10.3 Hubungan Pajak Daerah dengan Pajak Pusat
Hubungan Pusat dan Daerah, khususnya dalam bidang administrasi pemerintahan maupun dalam hubungan keuangan antara Pemerintah Pusat dan Daerah, yang dikenal sebagai era otonomi daerah.
Dalam era otonomi daerah sekarang ini, daerah diberikan kewenangan yang lebih besar untuk mengatur dan mengurus rumah tangganya sendiri. Tujuannya antara lain adalah untuk lebih mendekatkan pelayanan pemerintah kepada masyarakat, memudahkan masyarakat untuk memantau dan mengontrol penggunaan dana yang bersumber dari Anggaran Pendapatan dan Belanja Daerah (APBD), selain untuk menciptakan persaingan yang sehat antar daerah dan mendorong timbulnya inovasi.
Untuk terselenggaranya hubungan yang representatif dalam pemerintahan antara pusat dan daerah merupakan tuntutan tersendiri, khususnya dalam rangka membentuk pemerintahan daerah yang mampu mengurus rumah tangganya dengan kemampuan sendiri secara berdayaguna dan berhasilguna.
Hubungan pusat dan daerah yang menyangkut aspek keuangan akan terlihat pada sumber pendayagunaan sumber pendapatan asli daerah, yang merupakan sumber pembiayaan pemerintah daerah, sebagaimana dijelaskan bahwa kunci kemandirian daerah sangat tergantung dari aspek keuangan ini. Atas dasar itu pembiayaan pendapatan antara pusat dan daerah berjalan dengan perimbangan yang adil sesuai dengan volume urusan yang telah diserahkan kepada daerah.

- _Data yang Diberikan_:
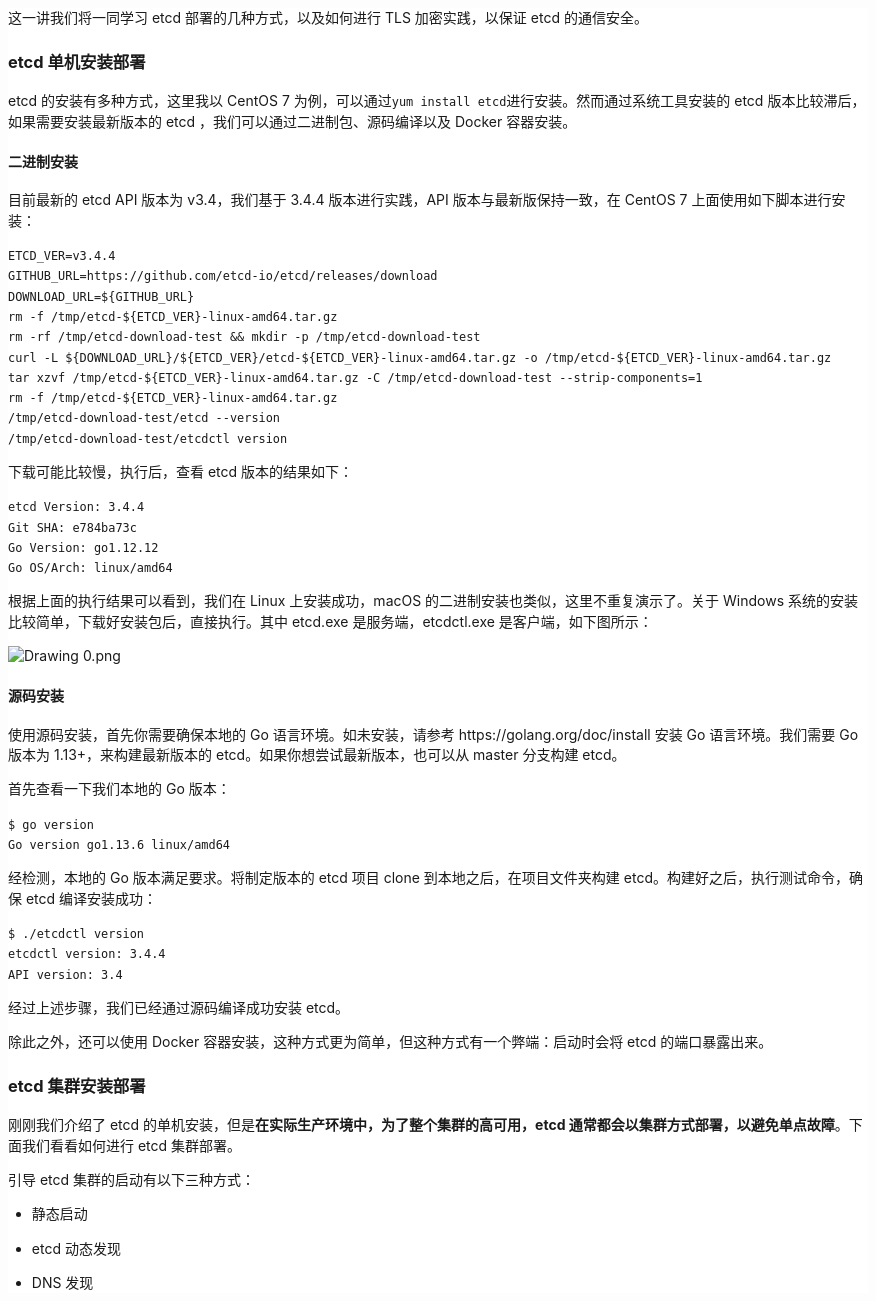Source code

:<p data-nodeid="3984" class="">这一讲我们将一同学习 etcd 部署的几种方式，以及如何进行 TLS 加密实践，以保证 etcd 的通信安全。</p>
<h3 data-nodeid="3985">etcd 单机安装部署</h3>
<p data-nodeid="3986">etcd 的安装有多种方式，这里我以 CentOS 7 为例，可以通过<code data-backticks="1" data-nodeid="4128">yum install etcd</code>进行安装。然而通过系统工具安装的 etcd 版本比较滞后，如果需要安装最新版本的 etcd ，我们可以通过二进制包、源码编译以及 Docker 容器安装。</p>
<h4 data-nodeid="3987">二进制安装</h4>
<p data-nodeid="3988">目前最新的 etcd API 版本为 v3.4，我们基于 3.4.4 版本进行实践，API 版本与最新版保持一致，在 CentOS 7 上面使用如下脚本进行安装：</p>
<pre class="lang-java" data-nodeid="3989"><code data-language="java">ETCD_VER=v3<span class="hljs-number">.4</span><span class="hljs-number">.4</span>
GITHUB_URL=https:<span class="hljs-comment">//github.com/etcd-io/etcd/releases/download</span>
DOWNLOAD_URL=${GITHUB_URL}
rm -f /tmp/etcd-${ETCD_VER}-linux-amd64.tar.gz
rm -rf /tmp/etcd-download-test &amp;&amp; mkdir -p /tmp/etcd-download-test
curl -L ${DOWNLOAD_URL}/${ETCD_VER}/etcd-${ETCD_VER}-linux-amd64.tar.gz -o /tmp/etcd-${ETCD_VER}-linux-amd64.tar.gz
tar xzvf /tmp/etcd-${ETCD_VER}-linux-amd64.tar.gz -C /tmp/etcd-download-test --strip-components=<span class="hljs-number">1</span>
rm -f /tmp/etcd-${ETCD_VER}-linux-amd64.tar.gz
/tmp/etcd-download-test/etcd --version
/tmp/etcd-download-test/etcdctl version
</code></pre>
<p data-nodeid="3990">下载可能比较慢，执行后，查看 etcd 版本的结果如下：</p>
<pre class="lang-java" data-nodeid="3991"><code data-language="java">etcd Version: <span class="hljs-number">3.4</span><span class="hljs-number">.4</span>
Git SHA: e784ba73c
Go Version: go1<span class="hljs-number">.12</span><span class="hljs-number">.12</span>
Go OS/Arch: linux/amd64
</code></pre>
<p data-nodeid="3992">根据上面的执行结果可以看到，我们在 Linux 上安装成功，macOS 的二进制安装也类似，这里不重复演示了。关于 Windows 系统的安装比较简单，下载好安装包后，直接执行。其中 etcd.exe 是服务端，etcdctl.exe 是客户端，如下图所示：</p>
<p data-nodeid="3993"><img src="https://s0.lgstatic.com/i/image/M00/92/39/Ciqc1GARCpyAUXI0AAFxf5H1G0s496.png" alt="Drawing 0.png" data-nodeid="4136"></p>
<h4 data-nodeid="3994">源码安装</h4>
<p data-nodeid="3995">使用源码安装，首先你需要确保本地的 Go 语言环境。如未安装，请参考 https://golang.org/doc/install 安装 Go 语言环境。我们需要 Go 版本为 1.13+，来构建最新版本的 etcd。如果你想尝试最新版本，也可以从 master 分支构建 etcd。</p>
<p data-nodeid="3996">首先查看一下我们本地的 Go 版本：</p>
<pre class="lang-java" data-nodeid="3997"><code data-language="java">$ go version
Go version go1<span class="hljs-number">.13</span><span class="hljs-number">.6</span> linux/amd64
</code></pre>
<p data-nodeid="3998">经检测，本地的 Go 版本满足要求。将制定版本的 etcd 项目 clone 到本地之后，在项目文件夹构建 etcd。构建好之后，执行测试命令，确保 etcd 编译安装成功：</p>
<pre class="lang-java" data-nodeid="3999"><code data-language="java">$ ./etcdctl version
etcdctl version: <span class="hljs-number">3.4</span><span class="hljs-number">.4</span>
API version: <span class="hljs-number">3.4</span>
</code></pre>
<p data-nodeid="4000">经过上述步骤，我们已经通过源码编译成功安装 etcd。</p>
<p data-nodeid="4001">除此之外，还可以使用 Docker 容器安装，这种方式更为简单，但这种方式有一个弊端：启动时会将 etcd 的端口暴露出来。</p>
<h3 data-nodeid="4002">etcd 集群安装部署</h3>
<p data-nodeid="4003">刚刚我们介绍了 etcd 的单机安装，但是<strong data-nodeid="4149">在实际生产环境中，为了整个集群的高可用，etcd 通常都会以集群方式部署，以避免单点故障</strong>。下面我们看看如何进行 etcd 集群部署。</p>
<p data-nodeid="4004">引导 etcd 集群的启动有以下三种方式：</p>
<ul data-nodeid="4005">
<li data-nodeid="4006">
<p data-nodeid="4007">静态启动</p>
</li>
<li data-nodeid="4008">
<p data-nodeid="4009">etcd 动态发现</p>
</li>
<li data-nodeid="4010">
<p data-nodeid="4011">DNS 发现</p>
</li>
</ul>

- _Tugas dan Latihan_:
1 – Salin bagian teks bacaan mulai dari "Untuk terselenggaranya hubungan" dan berakhir pada "berdayaguna dan berhasilguna.", tanpa mengubah satu huruf pun.
2 – Menurut teks bacaan, kunci kemandirian daerah sangat tergantung pada aspek apa?
Data tersebut merupakan bahan tersendiri yang terpisah dari teks bacaan.

- _Pembahasan Latihan_:
1 –
Untuk terselenggaranya hubungan yang representatif dalam pemerintahan antara pusat dan daerah merupakan tuntutan tersendiri, khususnya dalam rangka membentuk pemerintahan daerah yang mampu mengurus rumah tangganya dengan kemampuan sendiri secara berdayaguna dan berhasilguna.

2 – Aspek keuangan.